In our study, a HCP would employ the following criteria when selecting an ND app: Ease of use, whether the app is free of charge, validation, support of automatic food recording and nutrients estimation. In [17
] the factors that affected dietitians’ use of apps and their recommendations to clients included accessibility, content quality, usability, compatibility, cost, knowledge, interest, suitability, willingness, ability to pay, and ability to use apps at work. In [16
], sports dietitians (54 out of the 176) answered that benefits of ND apps are that they are ubiquitous (n
= 27), 50%, convenient (n
= 14), 26% and easy to use (n
= 12), 22% [16
In our study, 76.2% of the HCPs who had not yet recommended an ND app to their patients/clients were willing to do so in the future. Similarly, in another study, 83.6% of respondents who did not use apps in practice were interested in future use [17
]. Additionally, an interesting finding is that 22.5% of our respondents, who had not yet recommended an app, were not aware of the existence of diabetes apps. Similarly, in a study conducted among Chinese diabetes specialists, 34.9% (212/608) did not know of the existence of diabetes apps [22
There were 626 respondents who started the study questionnaire, but did not complete it fully. Possible reasons for this high number of incomplete survey responses include problems with internet connection, disruption of unexpected events or even loss of interest or other tasks of higher priority. Even though it would be interesting to know, we did not have a way to check why someone did not participate in our study considering the way it was disseminated. Possible reasons include low interest in technological development or use of applications in their clinical practice.

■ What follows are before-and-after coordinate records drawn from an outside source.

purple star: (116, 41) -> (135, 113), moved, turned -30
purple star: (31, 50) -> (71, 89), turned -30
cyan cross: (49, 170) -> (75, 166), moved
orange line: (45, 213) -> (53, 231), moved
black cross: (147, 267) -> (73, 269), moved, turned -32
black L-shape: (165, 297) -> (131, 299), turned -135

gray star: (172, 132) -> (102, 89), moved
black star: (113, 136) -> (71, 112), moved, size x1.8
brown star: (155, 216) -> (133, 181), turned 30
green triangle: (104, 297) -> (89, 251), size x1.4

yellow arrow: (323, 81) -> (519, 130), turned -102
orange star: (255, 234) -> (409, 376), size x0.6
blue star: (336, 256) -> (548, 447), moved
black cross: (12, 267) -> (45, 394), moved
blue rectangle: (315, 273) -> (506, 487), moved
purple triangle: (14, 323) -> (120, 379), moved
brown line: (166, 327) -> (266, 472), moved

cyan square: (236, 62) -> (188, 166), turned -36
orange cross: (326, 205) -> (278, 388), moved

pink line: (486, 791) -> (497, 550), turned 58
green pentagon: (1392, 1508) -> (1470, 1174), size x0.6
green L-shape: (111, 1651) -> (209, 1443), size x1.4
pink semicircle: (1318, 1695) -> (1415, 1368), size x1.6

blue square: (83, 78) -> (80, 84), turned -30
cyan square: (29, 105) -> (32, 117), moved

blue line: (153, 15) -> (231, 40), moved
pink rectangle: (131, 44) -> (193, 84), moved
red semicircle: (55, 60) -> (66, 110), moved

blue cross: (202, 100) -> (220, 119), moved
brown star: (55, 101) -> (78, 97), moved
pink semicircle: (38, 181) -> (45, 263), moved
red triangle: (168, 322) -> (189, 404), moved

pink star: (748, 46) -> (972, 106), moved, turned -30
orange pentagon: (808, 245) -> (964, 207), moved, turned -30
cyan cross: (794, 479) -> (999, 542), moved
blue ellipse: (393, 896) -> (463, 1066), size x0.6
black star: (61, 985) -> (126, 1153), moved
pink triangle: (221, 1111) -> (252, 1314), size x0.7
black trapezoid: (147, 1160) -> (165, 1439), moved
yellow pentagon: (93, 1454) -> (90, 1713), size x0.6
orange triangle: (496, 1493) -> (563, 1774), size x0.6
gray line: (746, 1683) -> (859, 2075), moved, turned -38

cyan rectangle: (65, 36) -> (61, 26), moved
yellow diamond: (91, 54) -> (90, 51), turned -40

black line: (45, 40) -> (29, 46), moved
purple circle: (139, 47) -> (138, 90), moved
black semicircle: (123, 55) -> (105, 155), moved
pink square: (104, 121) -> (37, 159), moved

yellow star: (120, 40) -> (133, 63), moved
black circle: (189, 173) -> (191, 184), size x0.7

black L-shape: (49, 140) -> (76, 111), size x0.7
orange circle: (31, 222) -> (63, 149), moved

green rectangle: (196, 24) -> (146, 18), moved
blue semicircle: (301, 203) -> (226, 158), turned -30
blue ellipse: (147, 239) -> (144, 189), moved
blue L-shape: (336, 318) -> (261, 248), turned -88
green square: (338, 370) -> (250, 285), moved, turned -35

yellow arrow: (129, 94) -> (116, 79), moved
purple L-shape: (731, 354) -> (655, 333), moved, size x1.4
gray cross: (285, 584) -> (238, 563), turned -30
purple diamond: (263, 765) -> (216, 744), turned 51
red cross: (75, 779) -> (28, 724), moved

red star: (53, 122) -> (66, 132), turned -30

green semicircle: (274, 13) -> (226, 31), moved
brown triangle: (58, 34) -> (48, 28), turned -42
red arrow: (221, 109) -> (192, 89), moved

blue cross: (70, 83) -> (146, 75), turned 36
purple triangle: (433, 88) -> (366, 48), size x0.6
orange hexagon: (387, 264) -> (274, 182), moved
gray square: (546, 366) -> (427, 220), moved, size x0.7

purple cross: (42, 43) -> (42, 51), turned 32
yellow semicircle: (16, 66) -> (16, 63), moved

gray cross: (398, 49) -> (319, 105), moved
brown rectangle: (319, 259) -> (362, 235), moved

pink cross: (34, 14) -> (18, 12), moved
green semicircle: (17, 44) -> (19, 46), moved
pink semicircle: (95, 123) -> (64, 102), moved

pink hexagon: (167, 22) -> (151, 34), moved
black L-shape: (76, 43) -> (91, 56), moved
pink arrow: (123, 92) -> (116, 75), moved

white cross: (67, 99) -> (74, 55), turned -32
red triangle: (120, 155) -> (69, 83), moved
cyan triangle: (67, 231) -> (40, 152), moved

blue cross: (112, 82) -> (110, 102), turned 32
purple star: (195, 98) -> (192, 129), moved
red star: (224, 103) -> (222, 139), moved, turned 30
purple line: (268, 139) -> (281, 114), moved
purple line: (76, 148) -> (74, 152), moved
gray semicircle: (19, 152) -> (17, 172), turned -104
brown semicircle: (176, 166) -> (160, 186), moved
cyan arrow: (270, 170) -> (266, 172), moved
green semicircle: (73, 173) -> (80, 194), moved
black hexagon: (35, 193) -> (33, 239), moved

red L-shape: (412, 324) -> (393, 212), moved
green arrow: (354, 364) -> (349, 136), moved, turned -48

The main strength of the study is that it includes the opinions of HCPs from around the world, so it is one of the broadest studies of its kind on this topic. Moreover, efforts were made to eliminate possible biases related to the investigators’ individual interests. To this end, the team who designed the study was multidisciplinary, thus incorporating perspectives from different fields and eliminating biased reporting. The survey’s distribution was wide with a variety of sources (conferences, organisations etc.). Furthermore, we did not limit the questioning to a single environment, such as hospitals or conference participants and we investigated app integration into HCP practice in various settings. The limitations include the possible over-representation of younger HCPs, due to their familiarity and use of social media, albeit with substantial job experience. As a result, the perspectives of older HCPs are not well represented, so we could not generalise the results across all ages and levels of experience. Additionally, the convenience sampling adopted may not underline entirely the probabilistic distribution of the HCP population. Another limitation is that the survey was restricted to HCPs who had access to the internet. Non-English speakers are not represented, since the survey was designed and distributed only in English.
Future studies could explore the responses of end users to similar questions and then to compare their answers to those of HCPs—perhaps there is common ground. Studies that include more men and more medical doctors and nurses may be needed, in order to gain a clear overview of their preferences and to be able to generalise the results. Future research must evaluate the integration of the apps into everyday clinical practice. Follow up studies, focusing on gathering more data from developing countries would also be of vital importance. More validated apps are needed, as well as research to define how and when apps may most effectively support their work. The co-ordination between HCPs, AI experts and computer scientists is important—not only in the initial planning of a dietary assessment/monitoring app, but also in all the stages of its development. Training with validated apps should be provided by professional associations and this should not only focus on the commercially available apps, but also on how these apps could be integrated into their everyday practice.